Prince Sa'ud Al-Faisal, the foreign minister of Saudi Arabia which is the largest exporter of oil in the world, stressed that the Arab countries depend on their oil exports for economic growth. He said oil "is not a weapon like a gun or a tank but a resource that benefits the national economy." He said "we are in a war with an enemy and the first thing this enemy will do will be to destroy our oilfields."(7)

Editor-in-chief of the Saudi London-based daily, Al-Sharq Al-Awsat, Abd Al-Rahman Al-Rashed, refers to the question whether using the oil as a weapon is still feasible. Mind, not oil, writes Al-Rashed, is a condition for a country to be rich. Singapore is an example. Poor in natural resources, it developed an economy larger than any Arab country's. While oil is found in many Arab countries, "the minds of some of their governments have kept their residents wretched and poverty-stricken, astride camels and donkeys, even in this day and age. By Allah, the resource of the mind is greater than the resource of oil…" Al-Rashed concludes as follows: "In the modern age, the nations of the Arab world are divided in accordance with how crazy their leaders are: there are great [Arab] nations that were dragged along by the shouts and cries, and there are small nations that retained some measure of reason and tried to limit the damage."(8)
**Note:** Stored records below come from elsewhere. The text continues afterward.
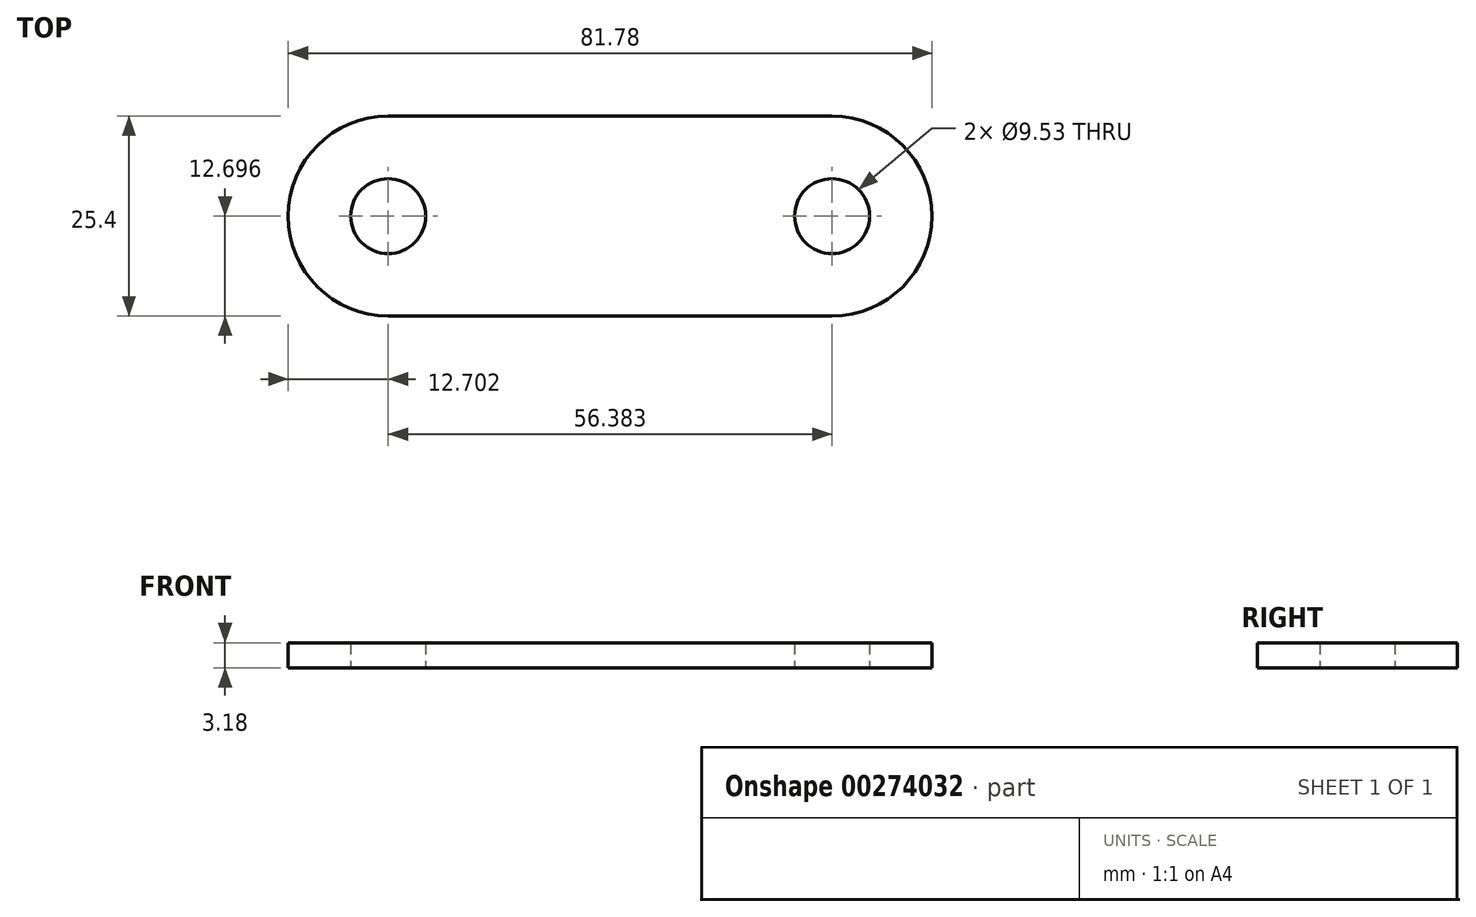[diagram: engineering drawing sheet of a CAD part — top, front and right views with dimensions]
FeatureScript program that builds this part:
annotation { "Feature Type Name" : "Feature", "Feature Type Description" : "" }
export const myFeature = defineFeature(function(context is Context, id is Id, definition is map)
    precondition{}
    {
        {
            var Q0;
            Q0=qCreatedBy(makeId("Top.planeOp"),FACE);
            var sketch = newSketch(context, id + "F0", { "sketchPlane" : qUnion([Q0])});
            skCircle(sketch, "E0", {"center": v(-65.6, 0.17) * mm, "radius": 4.76 * mm});
            skCircle(sketch, "E1", {"center": v(-9.22, 0.17) * mm, "radius": 4.76 * mm});
            skArc(sketch, "E2", {"start": v(-65.6, 12.87) * mm, "mid": v(-78.3, 0.17) * mm, "end": v(-65.6, -12.53) * mm});
            skArc(sketch, "E3", {"start": v(-9.22, -12.53) * mm, "mid": v(3.48, 0.17) * mm, "end": v(-9.22, 12.87) * mm});
            skLineSegment(sketch, "E4", {"start": v(-9.22, 12.87) * mm, "end": v(-65.6, 12.87) * mm});
            skLineSegment(sketch, "E5", {"start": v(-65.6, -12.53) * mm, "end": v(-9.22, -12.53) * mm});
            skPoint(sketch, "E6.trimOffspring.end.orphan", {"position": v(-65.6, 4.93) * mm});
            skPoint(sketch, "E7.start.orphan", {"position": v(-65.6, -4.6) * mm});
            skPoint(sketch, "E8.start.orphan", {"position": v(-9.22, 4.93) * mm});
            skSolve(sketch);
        }
        {
            var Q0;
            Q0 = qSketchRegion(id + "F0", true);
            extrude(context, id + "F1", {"entities" : qUnion([Q0]), "depth" : 3.17 * mm});
        }
    });
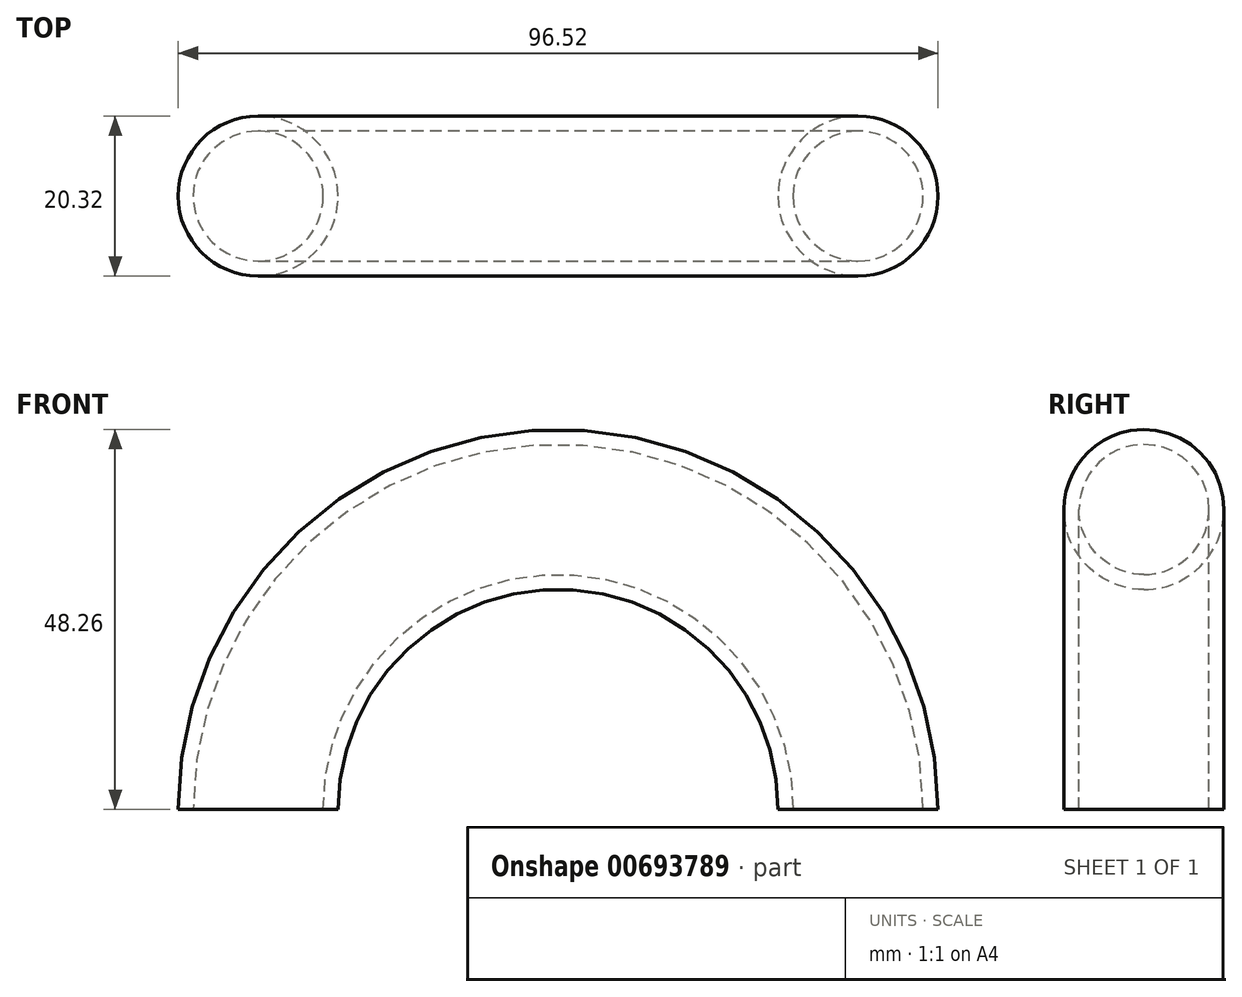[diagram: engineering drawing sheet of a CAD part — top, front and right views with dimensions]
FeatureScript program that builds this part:
annotation { "Feature Type Name" : "Feature", "Feature Type Description" : "" }
export const myFeature = defineFeature(function(context is Context, id is Id, definition is map)
    precondition{}
    {
        {
            var Q0;
            Q0=qCreatedBy(makeId("Top.planeOp"),FACE);
            var sketch = newSketch(context, id + "F0", { "sketchPlane" : qUnion([Q0])});
            skCircle(sketch, "E0", {"center": v(0, 0) * mm, "radius": 8.26 * mm});
            skCircle(sketch, "E1", {"center": v(0, 0) * mm, "radius": 10.16 * mm});
            skSolve(sketch);
        }
        {
            var Q0;
            Q0=qCreatedBy(makeId("Front.planeOp"),FACE);
            var sketch = newSketch(context, id + "F1", { "sketchPlane" : qUnion([Q0])});
            skArc(sketch, "E2", {"start": v(76.2, 0) * mm, "mid": v(38.1, 38.1) * mm, "end": v(0, 0) * mm});
            skSolve(sketch);
        }
        {
            var Q0;
            Q0=makeQuery(id+"F0.imprint","IMPRINT",FACE,{"disambiguationData":[TD([[makeQuery(id+"F0.imprint","IMPRINT",EDGE,{"derivedFrom":sQuery(id+"F0.wireOp",EDGE,"E0")}),-1.0]])]});
            var Q1;
            Q1=sQuery(id+"F1.wireOp",EDGE,"E2");
            sweep(context, id + "F2", {"profiles" : qUnion([Q0]), "path" : qUnion([Q1])});
        }
    });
Calls for an Oil Embargo Against U.S. are for Political Gains

In the same vein, other analysts believe that the Iraqi call for the use of oil as a political weapon is "more an attempt to score political points in confronting the conservative neighbors than a serious proposal." They maintain that the Arabs have learned from their experience in 1973 when the oil embargo brought the opposite results. The embargo, they argue, "drove the Western countries to increase their expenditures on explorations in high-cost places like the Northern Sea, on searching for alternative sources of energy and on building large stockpiling facilities."(9)

Earlier in the month, the Islamic Conference held in Kuala Lumpur turned down Iraq's unsuccessful attempt to place the subject of oil embargo on the conference's agenda.(10) (Some observers maintain that Iraq's decision to suspend oil exports for a month was intended to give the Iraqis the opportunity to carry out some maintenance and rehabilitation work on their oil installations.)(11)

Conclusion

Barring unexpected violence on the streets of some oil producing countries which could impel their rulers to change their stance on oil embargo - there is currently no viable indication of a pending oil embargo.

This conclusion is buttressed by market fundamentals, by the stated policy of OPEC as the major oil cartel organization, by the emergence of major oil producers outside the Middle East and by the oft-stated policies of major Arab oil producers that oil should be used as an instrument for development of their own countries rather than as a weapon against the consumers.

*Dr. Nimrod Raphaeli is Senior Analyst of MEMRI's Middle East Economic Studies Program.